Figure 1.

Most RNA mutations due to off-target base editing are nonspecific. (A) Engineered guided deaminases may target efficiently some off-target locations (marked with arrows). These strongly edited sites result in a DNA-RNA mismatch seen in a large fraction of RNA molecules, resembling the mismatch profile observed at genomic polymorphism and clonally selected somatic mutation sites. In parallel, nonspecific off-target base editing activity affects multiple additional sites but a small fraction of RNA molecules per site. However, due to their large number, the total number of nonspecific events could surpass that of specific editing sites, as illustrated in the figure. Hyperedited reads, where multiple mismatches are seen in the same read (right panel, top read), occasionally appear.
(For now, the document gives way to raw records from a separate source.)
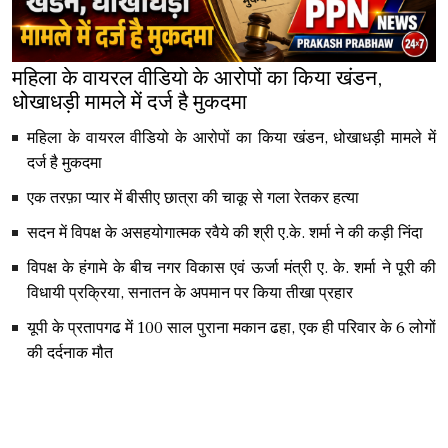
महिला के वायरल वीडियो के आरोपों का किया खंडन,
धोखाधड़ी मामले में दर्ज है मुकदमा
महिला के वायरल वीडियो के आरोपों का किया खंडन, धोखाधड़ी मामले में
दर्ज है मुकदमा
एक तरफ़ा प्यार में बीसीए छात्रा की चाकू से गला रेतकर हत्या
सदन में विपक्ष के असहयोगात्मक रवैये की श्री ए.के. शर्मा ने की कड़ी निंदा
विपक्ष के हंगामे के बीच नगर विकास एवं ऊर्जा मंत्री ए. के. शर्मा ने पूरी की
विधायी प्रक्रिया, सनातन के अपमान पर किया तीखा प्रहार
यूपी के प्रतापगढ में 100 साल पुराना मकान ढहा, एक ही परिवार के 6 लोगों
की दर्दनाक मौत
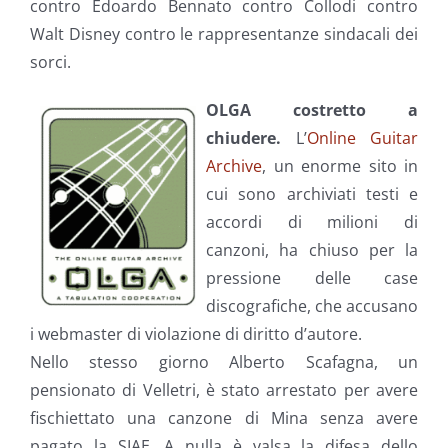
contro Edoardo Bennato contro Collodi contro
Walt Disney contro le rappresentanze sindacali dei
sorci.
OLGA costretto a
chiudere.
L’
Online Guitar
Archive
, un enorme sito in
cui sono archiviati testi e
accordi di milioni di
canzoni, ha chiuso per la
pressione delle case
discografiche, che accusano
i webmaster di violazione di diritto d’autore.
Nello stesso giorno Alberto Scafagna, un
pensionato di Velletri, è stato arrestato per avere
fischiettato una canzone di Mina senza avere
pagato la SIAE. A nulla è valsa la difesa dello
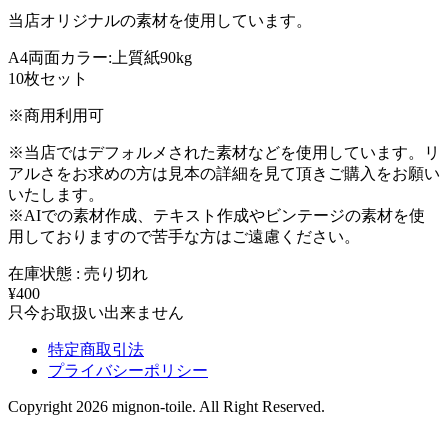
当店オリジナルの素材を使用しています。
A4両面カラー:上質紙90kg
10枚セット
※商用利用可
※当店ではデフォルメされた素材などを使用しています。リ
アルさをお求めの方は見本の詳細を見て頂きご購入をお願い
いたします。
※AIでの素材作成、テキスト作成やビンテージの素材を使
用しておりますので苦手な方はご遠慮ください。
在庫状態 : 売り切れ
¥400
只今お取扱い出来ません
特定商取引法
プライバシーポリシー
Copyright 2026 mignon-toile. All Right Reserved.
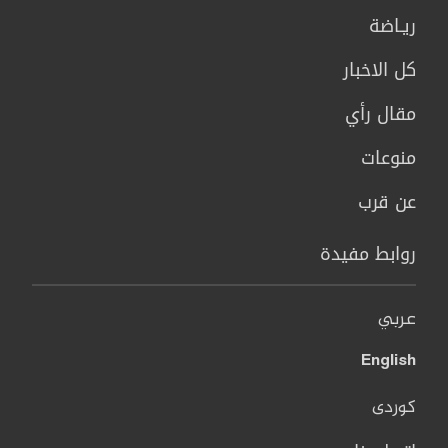
ريـاضة
كل الاخبار
مقال رأي
منوعات
عن قرب
روابط مفيدة
عربي
English
کوردی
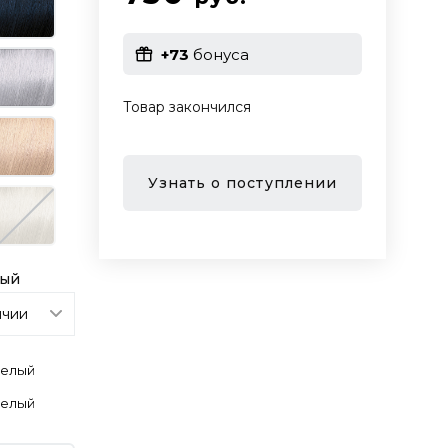
+73
бонуса
Товар закончился
Узнать о поступлении
лый
Белый
Белый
They provide a strong indication of off-target activity but account for a small minority of mismatches. (B) Relative contribution of editing sites to the editing index, by their observed editing rates, for two engineered base editors. Most off-target activity occurs at weakly edited sites in agreement with the scenario depicted in panel A. Pie area is proportional to the number of detected off-target events. Four base editors from Study H are shown (two cytidine deaminases: BE3, BE3 [hA3AY130F]−site 3; two adenine base editors: ABE7.10 and ABE7.10 [F148A]−site 1). See Supplemental Figure S1 for similar data for all enzymes.